The government surveyed 18,000 Americans of all ages to determine which of the 36 proposed labels would be most effective to deter smoking.

The F.D.A. can revise the selection of color photographs in the future.

A submission to the F.D.A. by R. J. Reynolds, Lorillard and Commonwealth Brands, the second, third and fourth largest cigarette makers, said the “nonfactual and controversial images” were “intended to elicit loathing, disgust, and repulsion” about a legal product.

Those companies and a few others filed suit in Kentucky in August 2009 over several provisions of the law. United States District Judge Joseph H. McKinley Jr. ruled that the companies could be forced to put graphic warning labels on the packages, but said they could not be forced to limit marketing materials to black text on a white background, saying that was too broad an intrusion on commercial free speech.

  Gregg Perry, a spokesman for Lorillard Tobacco, said on Tuesday that the company was reviewing the graphics and would not comment at this time. A spokeswoman for R.J. Reynolds repeated its earlier opposition to thegraphic labels.  Altria said it would not comment.

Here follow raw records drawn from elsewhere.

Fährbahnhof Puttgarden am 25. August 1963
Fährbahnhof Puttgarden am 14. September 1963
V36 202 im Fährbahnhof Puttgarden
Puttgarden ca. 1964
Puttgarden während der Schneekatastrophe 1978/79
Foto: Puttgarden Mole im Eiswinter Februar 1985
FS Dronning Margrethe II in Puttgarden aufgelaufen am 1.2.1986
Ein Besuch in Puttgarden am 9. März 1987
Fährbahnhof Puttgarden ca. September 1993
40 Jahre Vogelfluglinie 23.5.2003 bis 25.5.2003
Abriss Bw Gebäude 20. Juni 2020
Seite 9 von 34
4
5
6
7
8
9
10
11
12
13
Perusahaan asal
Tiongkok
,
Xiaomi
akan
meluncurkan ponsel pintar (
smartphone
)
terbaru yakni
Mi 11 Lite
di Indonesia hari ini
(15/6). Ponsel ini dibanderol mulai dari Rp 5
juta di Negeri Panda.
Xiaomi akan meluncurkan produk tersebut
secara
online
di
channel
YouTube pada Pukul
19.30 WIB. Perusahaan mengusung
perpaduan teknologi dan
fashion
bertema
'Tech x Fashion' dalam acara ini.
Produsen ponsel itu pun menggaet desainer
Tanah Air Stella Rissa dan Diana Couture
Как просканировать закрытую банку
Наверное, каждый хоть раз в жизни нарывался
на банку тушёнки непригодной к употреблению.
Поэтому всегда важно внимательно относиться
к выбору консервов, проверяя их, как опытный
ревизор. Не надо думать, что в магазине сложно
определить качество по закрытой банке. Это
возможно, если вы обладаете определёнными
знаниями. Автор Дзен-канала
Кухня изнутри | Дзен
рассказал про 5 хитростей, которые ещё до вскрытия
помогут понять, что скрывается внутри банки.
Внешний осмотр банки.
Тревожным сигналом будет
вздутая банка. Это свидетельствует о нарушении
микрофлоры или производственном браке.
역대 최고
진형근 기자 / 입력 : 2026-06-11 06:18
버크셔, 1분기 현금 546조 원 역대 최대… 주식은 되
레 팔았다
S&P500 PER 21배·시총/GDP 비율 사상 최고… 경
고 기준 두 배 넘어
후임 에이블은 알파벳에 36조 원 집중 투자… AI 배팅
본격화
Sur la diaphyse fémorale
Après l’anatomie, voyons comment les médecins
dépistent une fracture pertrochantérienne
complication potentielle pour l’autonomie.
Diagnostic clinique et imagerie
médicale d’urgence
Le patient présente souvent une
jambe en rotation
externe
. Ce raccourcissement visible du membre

Altria, the parent company of Philip Morris, the only major tobacco company to support the overall F.D.A. legislation, said in a letter earlier this year that the graphic warning provision was an unconstitutional part of the law “added in a last-minute amendment.”

The rate of smoking in America has been cut roughly in half, to about 20 percent, from 42 percent in 1965, but health officials say progress has stalled. Smoking remains the leading cause of preventable death, killing 443,000 Americans a year, according to the Centers for Disease Control and Prevention.

Each day, an estimated 4,000 youths try their first cigarette and 1,000 a day will become regular smokers, the government says.